LIFT Technology Project Focuses on Lithium, the World’s Lightest Metal

3rd March 2016

LIFT, operated by the American Lightweight Materials Manufacturing Innovation Institute (ALMMII), has launched a technology project focused on predicting the performance of aluminum-lithium alloys – important materials for the next generation of jet engines and other aerospace applications.

Lead partners on the project, United Technologies Research Center and the University of Michigan will work on advanced computer simulations to better understand and predict the performance of aluminum-lithium alloys in formed parts. Engineers are interested in lithium because it is the lightest metal found in nature – just one atomic number heavier than helium. When combined with aluminum, lithium creates an alloy that is both lighter and stronger than aluminum alone.

Alex Staroselsky, principal research engineer, United Technologies Research Center is leading the industry side of the project partnership, which also includes material process modeling and simulation of the properties evolution during industrial operations. He said, “Any company interested in these alloys may benefit from what we develop, but we are really focused on improving turbine engine components for the aerospace industry.” The project expects to develop a predictive simulation tool that can be calibrated and validated against practical experience and various lab experiments to be performed at Case Western Research University and The Ohio State University.

John Allison, LIFT Technical Leader for Integrated Computational Materials Engineering (ICME), said, “Earlier aluminum-lithium alloys sometimes had issues with cracking or performing in high temperature environments. The latest generation of these alloys show great improvements in several areas, but we really need more integrated computer models to predict their performance at a number of steps, from their atomic structure right up to a finished component.”

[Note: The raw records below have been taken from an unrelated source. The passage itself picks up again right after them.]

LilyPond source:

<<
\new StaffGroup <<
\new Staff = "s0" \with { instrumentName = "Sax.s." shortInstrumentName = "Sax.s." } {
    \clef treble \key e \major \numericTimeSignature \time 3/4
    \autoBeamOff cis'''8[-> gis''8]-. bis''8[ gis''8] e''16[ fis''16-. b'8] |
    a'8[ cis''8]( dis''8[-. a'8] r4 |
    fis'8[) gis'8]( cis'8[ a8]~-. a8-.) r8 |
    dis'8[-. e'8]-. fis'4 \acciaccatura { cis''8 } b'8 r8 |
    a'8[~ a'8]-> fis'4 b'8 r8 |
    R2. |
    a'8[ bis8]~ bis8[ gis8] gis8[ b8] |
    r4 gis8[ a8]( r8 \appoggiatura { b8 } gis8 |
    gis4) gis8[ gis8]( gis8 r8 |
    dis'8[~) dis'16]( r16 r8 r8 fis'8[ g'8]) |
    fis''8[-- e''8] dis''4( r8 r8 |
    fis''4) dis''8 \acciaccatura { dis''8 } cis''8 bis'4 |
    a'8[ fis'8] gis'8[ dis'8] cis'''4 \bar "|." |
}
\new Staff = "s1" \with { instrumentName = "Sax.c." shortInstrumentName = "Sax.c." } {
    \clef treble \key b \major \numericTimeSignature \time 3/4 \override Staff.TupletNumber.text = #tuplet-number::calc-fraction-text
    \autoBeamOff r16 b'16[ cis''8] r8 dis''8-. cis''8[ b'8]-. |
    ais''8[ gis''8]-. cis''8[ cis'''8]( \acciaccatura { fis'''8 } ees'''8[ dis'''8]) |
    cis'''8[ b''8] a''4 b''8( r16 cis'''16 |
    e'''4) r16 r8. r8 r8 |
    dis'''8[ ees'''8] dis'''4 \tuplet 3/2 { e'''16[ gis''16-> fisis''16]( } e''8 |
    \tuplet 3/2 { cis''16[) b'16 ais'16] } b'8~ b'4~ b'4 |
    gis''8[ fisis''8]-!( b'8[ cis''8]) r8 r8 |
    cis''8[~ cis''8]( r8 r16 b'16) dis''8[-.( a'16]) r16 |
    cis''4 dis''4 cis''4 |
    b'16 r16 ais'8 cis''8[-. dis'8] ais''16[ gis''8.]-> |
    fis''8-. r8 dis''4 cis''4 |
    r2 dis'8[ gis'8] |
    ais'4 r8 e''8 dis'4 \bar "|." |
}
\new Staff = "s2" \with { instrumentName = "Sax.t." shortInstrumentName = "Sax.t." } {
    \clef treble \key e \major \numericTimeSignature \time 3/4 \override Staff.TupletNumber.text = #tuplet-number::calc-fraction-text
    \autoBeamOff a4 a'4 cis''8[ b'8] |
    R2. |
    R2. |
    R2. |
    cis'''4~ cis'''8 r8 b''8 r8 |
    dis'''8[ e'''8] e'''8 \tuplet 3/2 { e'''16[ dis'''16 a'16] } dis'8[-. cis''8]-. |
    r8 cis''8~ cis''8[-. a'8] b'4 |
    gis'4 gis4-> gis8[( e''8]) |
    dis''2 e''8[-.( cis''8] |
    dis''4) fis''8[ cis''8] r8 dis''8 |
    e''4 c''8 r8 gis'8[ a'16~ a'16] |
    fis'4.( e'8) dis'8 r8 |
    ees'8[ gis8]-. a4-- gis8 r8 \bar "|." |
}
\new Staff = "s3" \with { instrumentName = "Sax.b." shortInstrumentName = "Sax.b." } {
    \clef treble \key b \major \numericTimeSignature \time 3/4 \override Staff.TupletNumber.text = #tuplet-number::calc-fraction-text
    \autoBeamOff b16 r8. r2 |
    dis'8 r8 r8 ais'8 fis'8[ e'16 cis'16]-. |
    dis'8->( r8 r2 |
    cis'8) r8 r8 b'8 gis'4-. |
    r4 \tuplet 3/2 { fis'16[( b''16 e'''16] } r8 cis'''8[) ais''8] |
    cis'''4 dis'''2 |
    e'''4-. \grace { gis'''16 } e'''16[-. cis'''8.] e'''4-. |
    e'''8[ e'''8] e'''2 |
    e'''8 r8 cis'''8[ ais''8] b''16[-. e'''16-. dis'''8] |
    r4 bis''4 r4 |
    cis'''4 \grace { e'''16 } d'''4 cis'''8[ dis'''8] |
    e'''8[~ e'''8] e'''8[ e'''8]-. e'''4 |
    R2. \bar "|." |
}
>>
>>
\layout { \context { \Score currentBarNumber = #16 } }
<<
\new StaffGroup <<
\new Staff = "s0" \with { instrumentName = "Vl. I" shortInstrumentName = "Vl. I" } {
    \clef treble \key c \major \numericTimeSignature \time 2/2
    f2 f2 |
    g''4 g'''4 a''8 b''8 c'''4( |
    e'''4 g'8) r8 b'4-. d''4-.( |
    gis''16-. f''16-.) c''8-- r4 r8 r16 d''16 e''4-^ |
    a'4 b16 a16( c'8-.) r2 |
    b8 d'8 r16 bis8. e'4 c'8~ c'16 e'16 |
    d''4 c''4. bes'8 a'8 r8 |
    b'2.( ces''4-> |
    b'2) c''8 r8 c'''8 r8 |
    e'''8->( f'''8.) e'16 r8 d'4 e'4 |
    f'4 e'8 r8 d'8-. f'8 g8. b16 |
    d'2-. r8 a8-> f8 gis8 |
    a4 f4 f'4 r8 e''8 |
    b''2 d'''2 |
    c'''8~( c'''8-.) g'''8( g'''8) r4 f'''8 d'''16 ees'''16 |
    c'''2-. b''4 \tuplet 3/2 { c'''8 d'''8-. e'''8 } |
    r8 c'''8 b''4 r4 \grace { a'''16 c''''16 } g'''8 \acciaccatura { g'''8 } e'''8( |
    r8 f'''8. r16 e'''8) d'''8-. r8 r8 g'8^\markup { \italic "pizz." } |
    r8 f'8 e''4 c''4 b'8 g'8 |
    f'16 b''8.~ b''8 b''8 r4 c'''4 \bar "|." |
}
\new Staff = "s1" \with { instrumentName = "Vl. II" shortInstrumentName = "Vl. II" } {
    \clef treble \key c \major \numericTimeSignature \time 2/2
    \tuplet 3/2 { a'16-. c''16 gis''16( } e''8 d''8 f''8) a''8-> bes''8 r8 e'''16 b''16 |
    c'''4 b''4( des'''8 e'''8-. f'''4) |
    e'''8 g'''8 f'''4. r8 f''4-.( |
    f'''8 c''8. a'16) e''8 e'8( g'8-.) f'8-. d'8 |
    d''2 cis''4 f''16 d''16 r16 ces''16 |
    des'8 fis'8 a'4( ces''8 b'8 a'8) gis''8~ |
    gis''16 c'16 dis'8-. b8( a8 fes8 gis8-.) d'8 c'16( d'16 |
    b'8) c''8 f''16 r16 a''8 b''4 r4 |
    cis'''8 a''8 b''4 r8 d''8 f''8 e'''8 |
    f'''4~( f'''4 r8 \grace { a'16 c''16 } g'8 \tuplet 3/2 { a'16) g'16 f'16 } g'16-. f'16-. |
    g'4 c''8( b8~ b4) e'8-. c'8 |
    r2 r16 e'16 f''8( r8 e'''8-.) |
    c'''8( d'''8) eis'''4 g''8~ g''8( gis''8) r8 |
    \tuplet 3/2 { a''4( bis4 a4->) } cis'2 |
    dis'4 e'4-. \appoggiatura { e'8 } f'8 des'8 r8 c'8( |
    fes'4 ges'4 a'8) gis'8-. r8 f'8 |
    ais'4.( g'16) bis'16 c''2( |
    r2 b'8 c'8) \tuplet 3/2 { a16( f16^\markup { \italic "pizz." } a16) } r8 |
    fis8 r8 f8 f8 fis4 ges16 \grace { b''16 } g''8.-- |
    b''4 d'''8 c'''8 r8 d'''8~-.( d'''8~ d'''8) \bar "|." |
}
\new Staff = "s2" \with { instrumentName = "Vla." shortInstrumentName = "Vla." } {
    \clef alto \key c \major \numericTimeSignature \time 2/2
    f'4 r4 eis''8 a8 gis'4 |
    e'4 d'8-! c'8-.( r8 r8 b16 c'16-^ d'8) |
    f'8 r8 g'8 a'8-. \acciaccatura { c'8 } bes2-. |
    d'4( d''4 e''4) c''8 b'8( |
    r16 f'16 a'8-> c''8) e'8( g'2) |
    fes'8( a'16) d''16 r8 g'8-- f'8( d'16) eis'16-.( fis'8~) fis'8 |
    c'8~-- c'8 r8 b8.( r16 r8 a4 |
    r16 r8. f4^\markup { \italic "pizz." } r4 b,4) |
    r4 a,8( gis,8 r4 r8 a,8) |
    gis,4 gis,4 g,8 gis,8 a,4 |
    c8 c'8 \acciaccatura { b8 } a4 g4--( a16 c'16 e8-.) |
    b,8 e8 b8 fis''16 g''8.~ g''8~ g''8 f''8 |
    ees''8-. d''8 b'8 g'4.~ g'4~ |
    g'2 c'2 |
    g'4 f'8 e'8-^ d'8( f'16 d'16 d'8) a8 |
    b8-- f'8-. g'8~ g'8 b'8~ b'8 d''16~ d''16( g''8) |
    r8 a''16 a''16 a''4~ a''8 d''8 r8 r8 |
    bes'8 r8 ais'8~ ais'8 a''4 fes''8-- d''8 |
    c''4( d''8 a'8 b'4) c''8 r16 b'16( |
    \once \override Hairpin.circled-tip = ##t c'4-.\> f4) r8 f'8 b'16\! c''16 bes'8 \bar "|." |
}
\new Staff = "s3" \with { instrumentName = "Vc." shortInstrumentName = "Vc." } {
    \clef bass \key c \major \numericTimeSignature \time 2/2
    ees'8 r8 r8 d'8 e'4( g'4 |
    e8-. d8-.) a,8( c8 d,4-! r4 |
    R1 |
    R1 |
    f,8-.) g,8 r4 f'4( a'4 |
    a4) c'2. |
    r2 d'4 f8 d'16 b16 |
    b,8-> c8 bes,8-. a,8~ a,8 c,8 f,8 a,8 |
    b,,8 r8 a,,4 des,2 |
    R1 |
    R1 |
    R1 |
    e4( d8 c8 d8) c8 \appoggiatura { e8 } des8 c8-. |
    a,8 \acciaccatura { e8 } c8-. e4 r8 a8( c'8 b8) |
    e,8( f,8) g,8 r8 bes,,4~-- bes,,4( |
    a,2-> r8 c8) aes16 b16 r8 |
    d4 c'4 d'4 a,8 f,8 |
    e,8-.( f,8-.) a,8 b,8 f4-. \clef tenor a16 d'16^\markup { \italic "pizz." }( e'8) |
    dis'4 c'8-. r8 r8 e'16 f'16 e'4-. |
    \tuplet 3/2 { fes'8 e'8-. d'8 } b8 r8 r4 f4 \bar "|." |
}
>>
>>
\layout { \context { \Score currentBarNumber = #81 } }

Allison added, “Aluminum-lithium alloys often have a microstructure analogous to the grain in wood. It behaves differently when you bend it in one direction rather than another. The unique interdisciplinary team  expects to develop what’s called crystal plasticity modeling to predict the final microstructure in an alloy. That in turn defines the mechanical properties of the alloy as it’s formed into a part.”

Alan Taub, chief technology officer at LIFT said, “With the right computational tools we can design new components both faster and better. The newer designs can deliver the same performance using less material – saving even more weight using an already lightweight metal.”

Lockheed Martin is the other industry partner on the project. Case Western Reserve University, The Ohio State University, and Southwest Research Institute will contribute to the two-year project as research participants.